Thursday, July 21, 2011

Moving On

August 1804: Death of Joseph Case, leaving his wife Lydia with his ten children, some of whom were old enough to take care of themselves. The youngest, James, was ten at the time, They continued living in Ohio as far as I know, and James married Hannah Wiard in Harpersfield. The next time I hear of James, he is working on the Pawnee Indian Reservation in Nebraska Territory. He went there with one of the Presbyterian missionaries who was going to visit the Otoes, a part of the Council Bluffs Indian Agency responsibility.

James and his two sons are shown as working with the Pawnees, Aaron as a blacksmith, Solomon (age 15) as an interpreter, and James as a farmer, from 1835 until 1847. These jobs were not continuous, and they worked with the Otoes, too, further north for awhile. I hope to get into more detail of their life on the Res, but due to research limitations, I'm afraid that's it for the Res.

James and Solomon traveled on to Utah in 1847 in separate Mormon parties and Aaron stayed behind.
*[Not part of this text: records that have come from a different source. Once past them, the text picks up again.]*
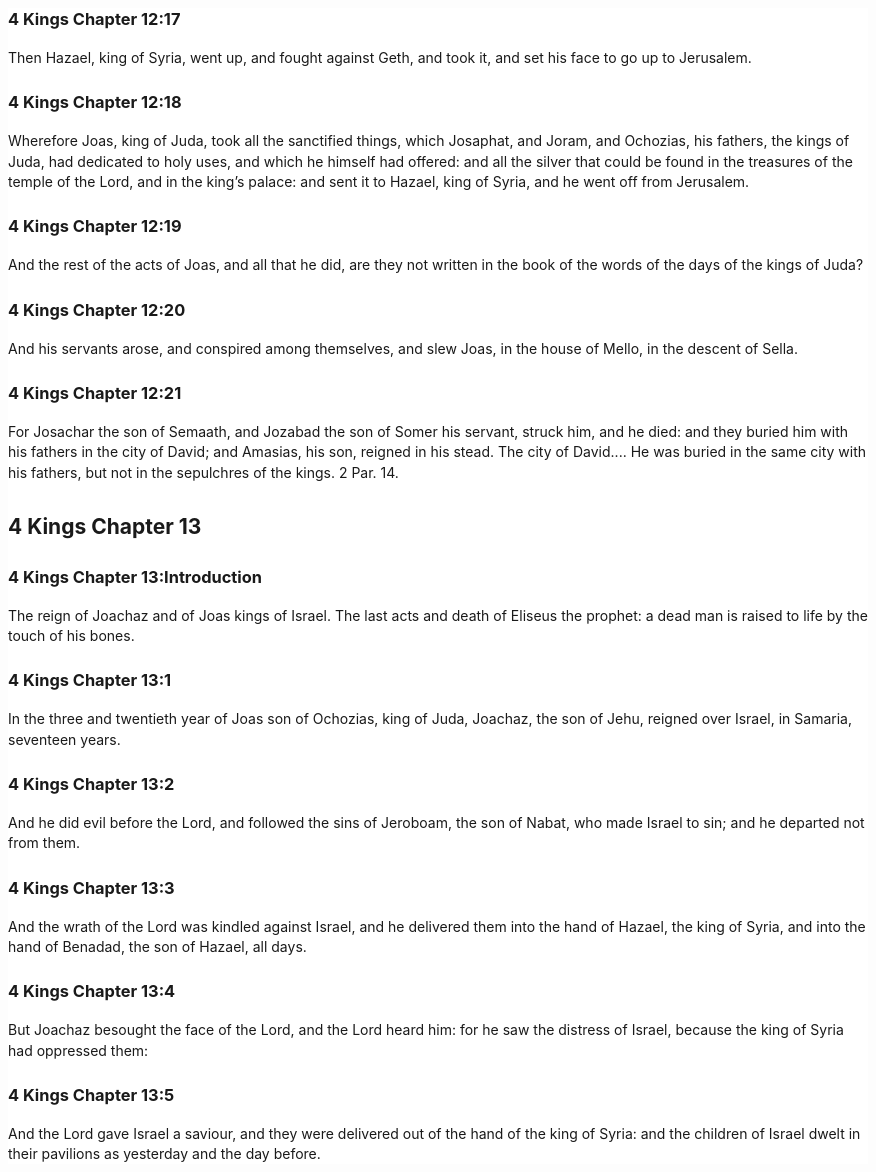 ### 4 Kings Chapter 12:17
Then Hazael, king of Syria, went up, and fought against Geth, and took it, and set his face to go up to Jerusalem.  

### 4 Kings Chapter 12:18
Wherefore Joas, king of Juda, took all the sanctified things, which Josaphat, and Joram, and Ochozias, his fathers, the kings of Juda, had dedicated to holy uses, and which he himself had offered: and all the silver that could be found in the treasures of the temple of the Lord, and in the king’s palace: and sent it to Hazael, king of Syria, and he went off from Jerusalem.  

### 4 Kings Chapter 12:19
And the rest of the acts of Joas, and all that he did, are they not written in the book of the words of the days of the kings of Juda?  

### 4 Kings Chapter 12:20
And his servants arose, and conspired among themselves, and slew Joas, in the house of Mello, in the descent of Sella.  

### 4 Kings Chapter 12:21
For Josachar the son of Semaath, and Jozabad the son of Somer his servant, struck him, and he died: and they buried him with his fathers in the city of David; and Amasias, his son, reigned in his stead.  The city of David.... He was buried in the same city with his fathers, but not in the sepulchres of the kings. 2 Par. 14.   

## 4 Kings Chapter 13

### 4 Kings Chapter 13:Introduction
The reign of Joachaz and of Joas kings of Israel. The last acts and death of Eliseus the prophet: a dead man is raised to life by the touch of his bones.  

### 4 Kings Chapter 13:1
In the three and twentieth year of Joas son of Ochozias, king of Juda, Joachaz, the son of Jehu, reigned over Israel, in Samaria, seventeen years.  

### 4 Kings Chapter 13:2
And he did evil before the Lord, and followed the sins of Jeroboam, the son of Nabat, who made Israel to sin; and he departed not from them.  

### 4 Kings Chapter 13:3
And the wrath of the Lord was kindled against Israel, and he delivered them into the hand of Hazael, the king of Syria, and into the hand of Benadad, the son of Hazael, all days.  

### 4 Kings Chapter 13:4
But Joachaz besought the face of the Lord, and the Lord heard him: for he saw the distress of Israel, because the king of Syria had oppressed them:  

### 4 Kings Chapter 13:5
And the Lord gave Israel a saviour, and they were delivered out of the hand of the king of Syria: and the children of Israel dwelt in their pavilions as yesterday and the day before.  
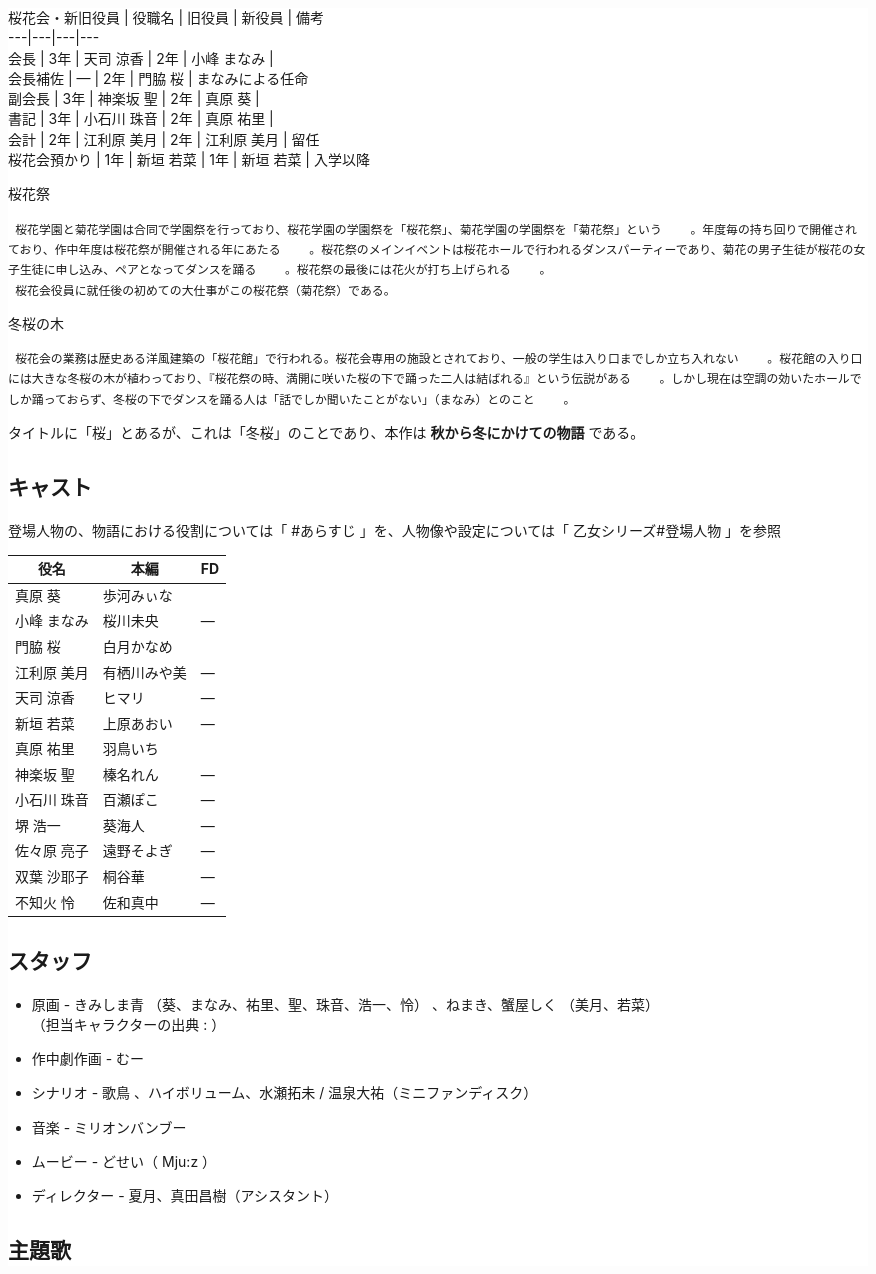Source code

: 桜花会・新旧役員    |  役職名  |  旧役員  |  新役員  |  備考   
---|---|---|---  
会長  |  3年  |  天司 涼香  |  2年  |  小峰 まなみ  |   
会長補佐  |  —  |  2年  |  門脇 桜  |  まなみによる任命   
副会長  |  3年  |  神楽坂 聖  |  2年  |  真原 葵  |   
書記  |  3年  |  小石川 珠音  |  2年  |  真原 祐里  |   
会計  |  2年  |  江利原 美月  |  2年  |  江利原 美月  |  留任   
桜花会預かり  |  1年  |  新垣 若菜  |  1年  |  新垣 若菜  |  入学以降   
  
桜花祭

     桜花学園と菊花学園は合同で学園祭を行っており、桜花学園の学園祭を「桜花祭」、菊花学園の学園祭を「菊花祭」という    。年度毎の持ち回りで開催されており、作中年度は桜花祭が開催される年にあたる    。桜花祭のメインイベントは桜花ホールで行われるダンスパーティーであり、菊花の男子生徒が桜花の女子生徒に申し込み、ペアとなってダンスを踊る    。桜花祭の最後には花火が打ち上げられる    。 
     桜花会役員に就任後の初めての大仕事がこの桜花祭（菊花祭）である。 
冬桜の木

     桜花会の業務は歴史ある洋風建築の「桜花館」で行われる。桜花会専用の施設とされており、一般の学生は入り口までしか立ち入れない    。桜花館の入り口には大きな冬桜の木が植わっており、『桜花祭の時、満開に咲いた桜の下で踊った二人は結ばれる』という伝説がある    。しかし現在は空調の効いたホールでしか踊っておらず、冬桜の下でダンスを踊る人は「話でしか聞いたことがない」（まなみ）とのこと    。 

タイトルに「桜」とあるが、これは「冬桜」のことであり、本作は **秋から冬にかけての物語** である。

##  キャスト

登場人物の、物語における役割については「  #あらすじ  」を、人物像や設定については「  乙女シリーズ#登場人物  」を参照

|  役名  |  本編  |  FD     
---|---|---  
真原 葵  |  歩河みぃな     
小峰 まなみ  |  桜川未央    |  —   
門脇 桜  |  白月かなめ     
江利原 美月  |  有栖川みや美    |  —   
天司 涼香  |  ヒマリ    |  —   
新垣 若菜  |  上原あおい    |  —   
真原 祐里  |  羽鳥いち     
神楽坂 聖  |  榛名れん    |  —   
小石川 珠音  |  百瀬ぽこ    |  —   
堺 浩一  |  葵海人    |  —   
佐々原 亮子  |  遠野そよぎ    |  —   
双葉 沙耶子  |  桐谷華    |  —   
不知火 怜  |  佐和真中    |  —   
  
##  スタッフ

  * 原画 -  きみしま青  （葵、まなみ、祐里、聖、珠音、浩一、怜）  、ねまき、蟹屋しく  （美月、若菜）      
（担当キャラクターの出典 :      ）

  * 作中劇作画 - むー   
  * シナリオ -  歌鳥  、ハイボリューム、水瀬拓未    / 温泉大祐（ミニファンディスク）   
  * 音楽 -  ミリオンバンブー   
  * ムービー - どせい（  Mju:z  ）   
  * ディレクター - 夏月、真田昌樹（アシスタント）   

##  主題歌
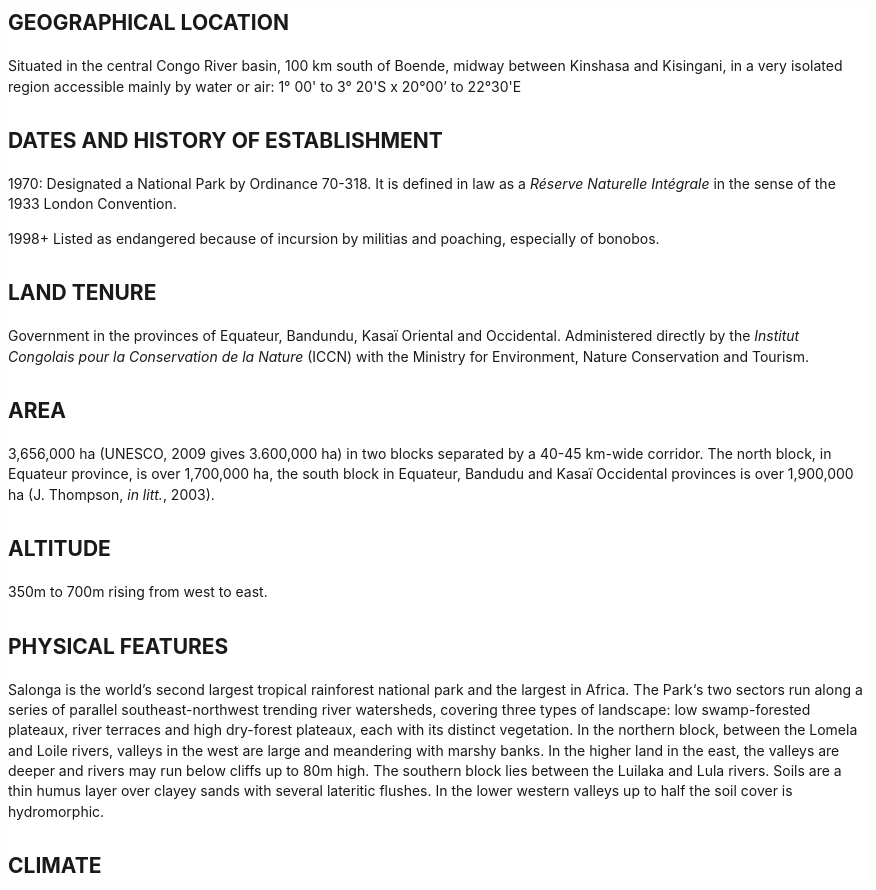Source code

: GEOGRAPHICAL LOCATION
---------------------

Situated in the central Congo River basin, 100 km south of Boende,
midway between Kinshasa and Kisingani, in a very isolated region
accessible mainly by water or air: 1° 00' to 3° 20'S x 20°00’ to 22°30'E

DATES AND HISTORY OF ESTABLISHMENT
----------------------------------

1970: Designated a National Park by Ordinance 70-318. It is defined in
law as a *Réserve Naturelle Intégrale* in the sense of the 1933 London
Convention.

1998+ Listed as endangered because of incursion by militias and
poaching, especially of bonobos.

LAND TENURE
-----------

Government in the provinces of Equateur, Bandundu, Kasaï Oriental and
Occidental. Administered directly by the *Institut Congolais* *pour la
Conservation de la Nature* (ICCN) with the Ministry for Environment,
Nature Conservation and Tourism.

AREA
----

3,656,000 ha (UNESCO, 2009 gives 3.600,000 ha) in two blocks separated
by a 40-45 km-wide corridor. The north block, in Equateur province, is
over 1,700,000 ha, the south block in Equateur, Bandudu and Kasaï
Occidental provinces is over 1,900,000 ha (J. Thompson, *in litt.*,
2003).

ALTITUDE
--------

350m to 700m rising from west to east.

PHYSICAL FEATURES
-----------------

Salonga is the world’s second largest tropical rainforest national park
and the largest in Africa. The Park‘s two sectors run along a series of
parallel southeast-northwest trending river watersheds, covering three
types of landscape: low swamp-forested plateaux, river terraces and high
dry-forest plateaux, each with its distinct vegetation. In the northern
block, between the Lomela and Loile rivers, valleys in the west are
large and meandering with marshy banks. In the higher land in the east,
the valleys are deeper and rivers may run below cliffs up to 80m high.
The southern block lies between the Luilaka and Lula rivers. Soils are a
thin humus layer over clayey sands with several lateritic flushes. In
the lower western valleys up to half the soil cover is hydromorphic.

CLIMATE 
--------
You can read about James trip to the Rocky Mountains in a humorous piece at, Issue #8, May 2010.

This concludes for now the 'traveling to the West" posts, but the end of the story is yet to come as more and more people keep traveling to the West to settle down and make homes for their families as James and his father and grandfather did. The pioneers were a tough and hardy people to cut through the forest, fight off the Indians, and build their cabins all in the name of cheap land and freedom for freedom's sake.  


  1. These sound like characters out of Lonesome Dove

  2. I often read in fiction of characters who have lost one or both parents at an early age and must make their own way in the world. It seems like a convention of storytelling, but it was probably a lot more common than we imagine...Charles, is right. LONESOME DOVE.

  3. They would be proud to have been thought of as characters from Lonesome Dove.